Justice Mail is an online platform enabling local churches to learn about and support campaigns related to peace and justice issues. Developed by a small team in Birmingham and elsewhere, Trust funding enabled the development of the Justice Mail website.
St Peter’s College Saltley Trust Project Report
Justice Mail Website
5 February 2014
Justice Mail is a church-based organisation of email activists which has two main purposes: 1) To encourage local congregations to get more involved in issues of justice and peace; and 2) To strengthen the campaigns being waged by various UK NGOs. Each email list has its own manager and requests for action are sent out to subscribers of each list once every other week. Actions are selected from an approved list of campaigning bodies such as Christian Aid, Church Action on Poverty, War on Want, Oxfam, the World Development Movement, Greenpeace and many others.
On 5 October 2012 the Saltley Trust gave a grant of £680 to meet the costs of a website for Justice Mail. At that time the Justice Mail organisation had been in action for several years, operating by word of mouth and through email. There were five local groups functioning. The website was created by Dave Gray of Insite Connections in Keele, who has maintained an active helping hand since then. The website went live on 8 January 2013 and was launched locally in the various member churches over the next couple of months www.justicemail.org.uk.

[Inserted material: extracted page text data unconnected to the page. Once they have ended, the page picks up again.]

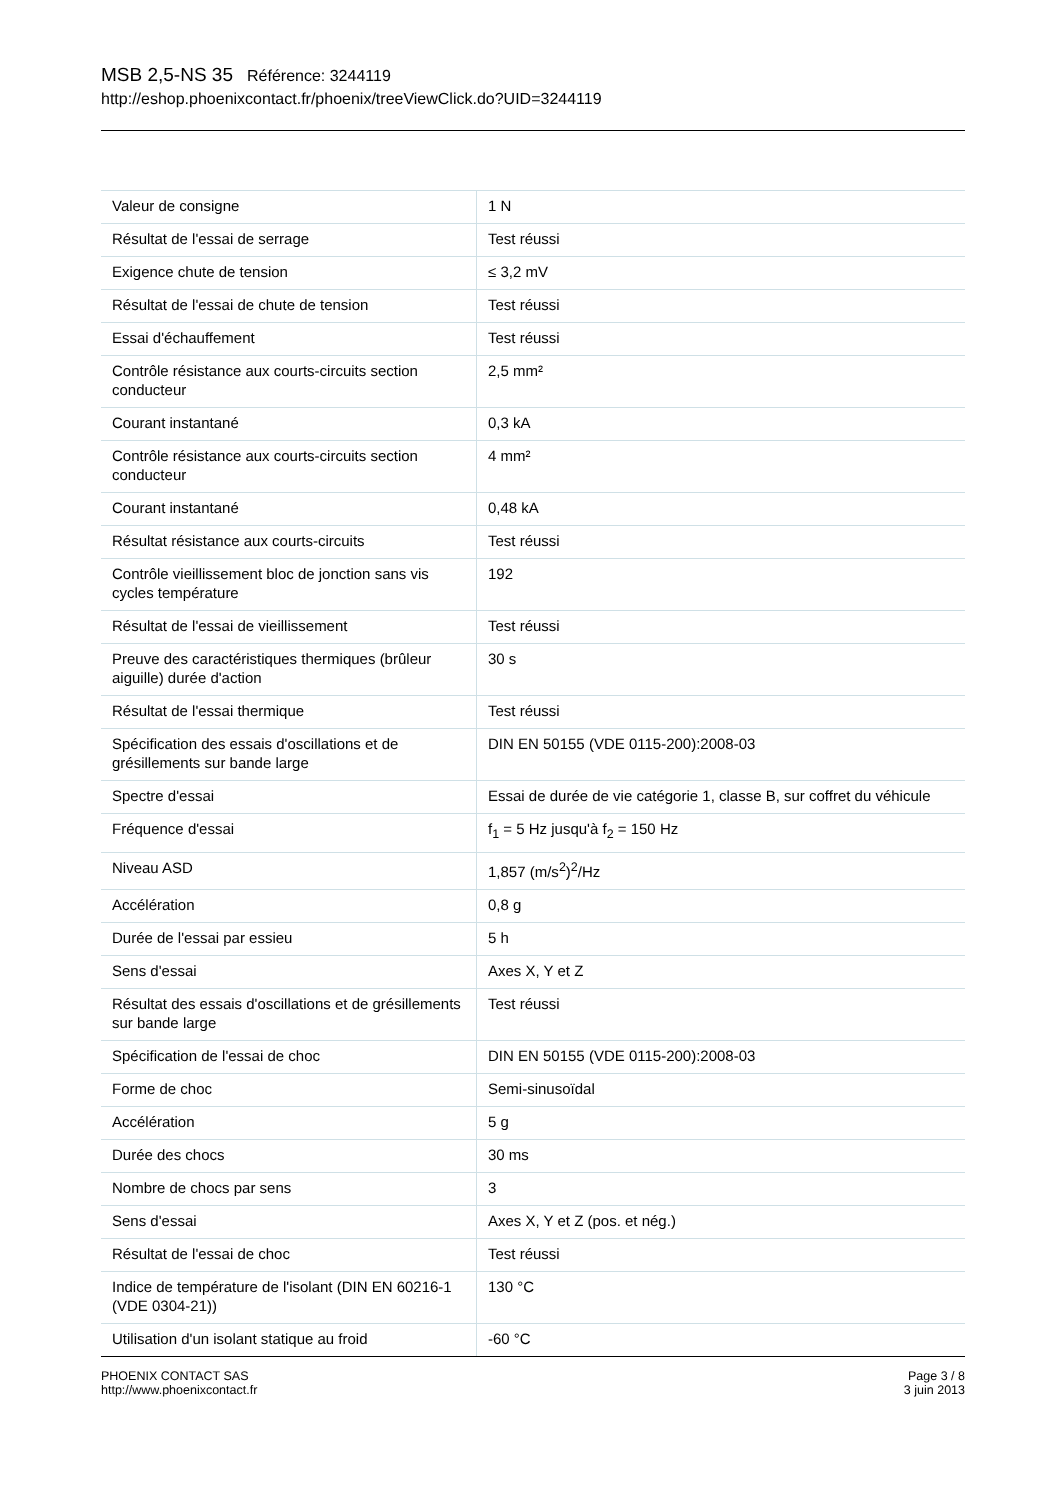MSB 2,5-NS 35 Référence: 3244119
http://eshop.phoenixcontact.fr/phoenix/treeViewClick.do?UID=3244119
| Valeur de consigne | 1 N |
| Résultat de l'essai de serrage | Test réussi |
| Exigence chute de tension | ≤ 3,2 mV |
| Résultat de l'essai de chute de tension | Test réussi |
| Essai d'échauffement | Test réussi |
| Contrôle résistance aux courts-circuits section conducteur | 2,5 mm² |
| Courant instantané | 0,3 kA |
| Contrôle résistance aux courts-circuits section conducteur | 4 mm² |
| Courant instantané | 0,48 kA |
| Résultat résistance aux courts-circuits | Test réussi |
| Contrôle vieillissement bloc de jonction sans vis cycles température | 192 |
| Résultat de l'essai de vieillissement | Test réussi |
| Preuve des caractéristiques thermiques (brûleur aiguille) durée d'action | 30 s |
| Résultat de l'essai thermique | Test réussi |
| Spécification des essais d'oscillations et de grésillements sur bande large | DIN EN 50155 (VDE 0115-200):2008-03 |
| Spectre d'essai | Essai de durée de vie catégorie 1, classe B, sur coffret du véhicule |
| Fréquence d'essai | f<sub>1</sub> = 5 Hz jusqu'à f<sub>2</sub> = 150 Hz |
| Niveau ASD | 1,857 (m/s<sup>2</sup>)<sup>2</sup>/Hz |
| Accélération | 0,8 g |
| Durée de l'essai par essieu | 5 h |
| Sens d'essai | Axes X, Y et Z |
| Résultat des essais d'oscillations et de grésillements sur bande large | Test réussi |
| Spécification de l'essai de choc | DIN EN 50155 (VDE 0115-200):2008-03 |
| Forme de choc | Semi-sinusoïdal |
| Accélération | 5 g |
| Durée des chocs | 30 ms |
| Nombre de chocs par sens | 3 |
| Sens d'essai | Axes X, Y et Z (pos. et nég.) |
| Résultat de l'essai de choc | Test réussi |
| Indice de température de l'isolant (DIN EN 60216-1 (VDE 0304-21)) | 130 °C |
| Utilisation d'un isolant statique au froid | -60 °C |
PHOENIX CONTACT SAS
http://www.phoenixcontact.fr
Page 3 / 8
3 juin 2013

By the end of the year 2013, three additional groups had been added. The complete list is as follows:
All Saints’ Church, Kings Heath, Birmingham
All Saints’ Church, Wingerworth, Derby
St Bartholomew’s Church, Wilmslow
Bradgate cluster of churches, Leicestershire
Church of the Martyrs, Leicester
Lichfield Diocese
Mansfield Deanery, Diocese of Southwell and Nottingham
The Queen’s Foundation for Ecumenical Theological Education, Birmingham
It is significant that the group now includes for the first time a deanery group of churches and even a diocese, with the intention of encouraging local churches in that diocese to start their own groups. It is also important to note that the list based in The Queen’s Foundation includes 80 students many of whom are preparing for ordained ministry in a range of denominations. Two of the lists have been created by former Queen’s students. Growth during the year has been significant, and many comments made both verbally and by email encourage us to believe that the objectives of Justice Mail are being achieved. We hope in the year ahead to attract new lists from denominations other than The Church of England, and to steadily expand our work from the Midlands to the South and North of the country.